Running a business with a friend has been pretty smooth-sailing, with Kang attributing this to both founders possessing the same work ethic.

“We are just in sync, and we both know that we want the best for the company, even though there may be things that we don’t agree on. I view it as like with your siblings, you can have hard conversations with them, and you never hold it against them. We do have that bond because we’ve known each other for many years and we’ve seen each other through many milestones in our lives,” she says.

Rediscovering her interests

This year, the newlywed doesn’t have a list of huge goals or work milestones that she is setting for herself.

Instead, she is focusing on finding what truly fulfills her and rediscovering forgotten passions and hobbies.

“When you’re working on your own business, dedicating all your time to it, I came to the realisation in the past few years I don’t know what my hobbies are. There’s so much time dedicated to just being a business, creating content online.
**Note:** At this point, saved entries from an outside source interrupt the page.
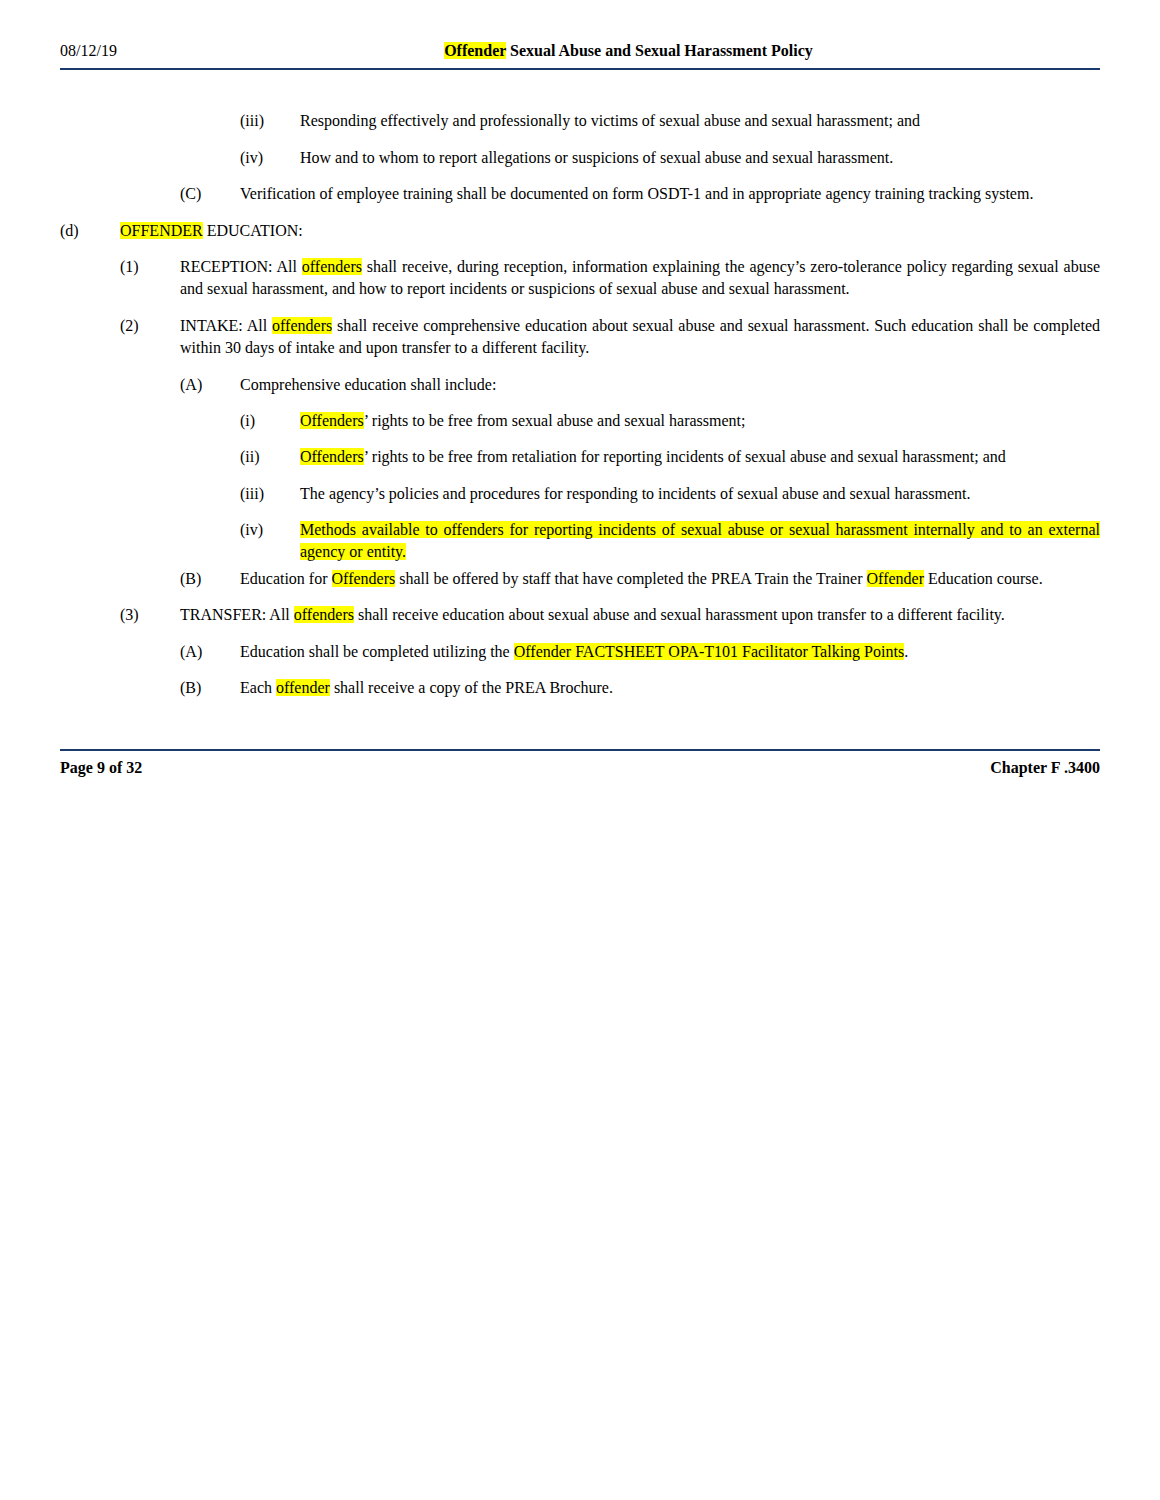08/12/19 Offender Sexual Abuse and Sexual Harassment Policy
(iii) Responding effectively and professionally to victims of sexual abuse and sexual harassment; and
(iv) How and to whom to report allegations or suspicions of sexual abuse and sexual harassment.
(C) Verification of employee training shall be documented on form OSDT-1 and in appropriate agency training tracking system.
(d) OFFENDER EDUCATION:
(1) RECEPTION: All offenders shall receive, during reception, information explaining the agency’s zero-tolerance policy regarding sexual abuse and sexual harassment, and how to report incidents or suspicions of sexual abuse and sexual harassment.
(2) INTAKE: All offenders shall receive comprehensive education about sexual abuse and sexual harassment. Such education shall be completed within 30 days of intake and upon transfer to a different facility.
(A) Comprehensive education shall include:
(i) Offenders’ rights to be free from sexual abuse and sexual harassment;
(ii) Offenders’ rights to be free from retaliation for reporting incidents of sexual abuse and sexual harassment; and
(iii) The agency’s policies and procedures for responding to incidents of sexual abuse and sexual harassment.
(iv) Methods available to offenders for reporting incidents of sexual abuse or sexual harassment internally and to an external agency or entity.
(B) Education for Offenders shall be offered by staff that have completed the PREA Train the Trainer Offender Education course.
(3) TRANSFER: All offenders shall receive education about sexual abuse and sexual harassment upon transfer to a different facility.
(A) Education shall be completed utilizing the Offender FACTSHEET OPA-T101 Facilitator Talking Points.
(B) Each offender shall receive a copy of the PREA Brochure.
Page 9 of 32 Chapter F .3400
I like creating content, but then, does it count as a hobby, when you’re still doing it kind of as a job?” she ponders.

One pursuit she has always had a passion for is Muay Thai, saying that it is an empowering sport, especially for girls.

“I know so many girls who are so good at Muay Thai (Thai boxing), I feel like we need to know how to use our body that way, when we are never really encouraged to discover that too much as people have a tendency to think of it as a ‘rough’ sport,” says Kang, who has participated in state level Muay Thai tournaments.

Another thing that Kang is working on embracing is the idea of “living without chasing”.

“A conversation that I’ve been having a lot recently with my peers is about how we don’t all have to have the same scale of success and maybe 10 years ago, we were probably in a different place where we felt that we should chase a certain level of success, a standard set by someone else,” says Kang.

“After the pandemic, a lot of people really opened their eyes and thought, ‘Am I really happy, even if I get to that point, am I going to feel fulfilled or will I just be an even emptier shell than when I started out?’,” she adds. “It’s really about finding what is fulfilling for myself, without being concerned if it is meeting anyone else’s standard.

In her industry, where most companies will be setting goals for endless growth and expansion, setting higher targets for themselves every year, Kang feels that the true scale of their success is the joy of seeing their products being worn by consumers.

“For Aina and myself, we are very happy focusing on making our personal lives full and having Kulet as supplementary to that. It’s having things we are proud of doing and it’s not just about making money.”

As cliche as it may sound, Kang says, her aim is to rediscover the things that truly make her feel happy, and encouraging other people to be free to do what they want to do, without being influenced by what other people think they should be achieving.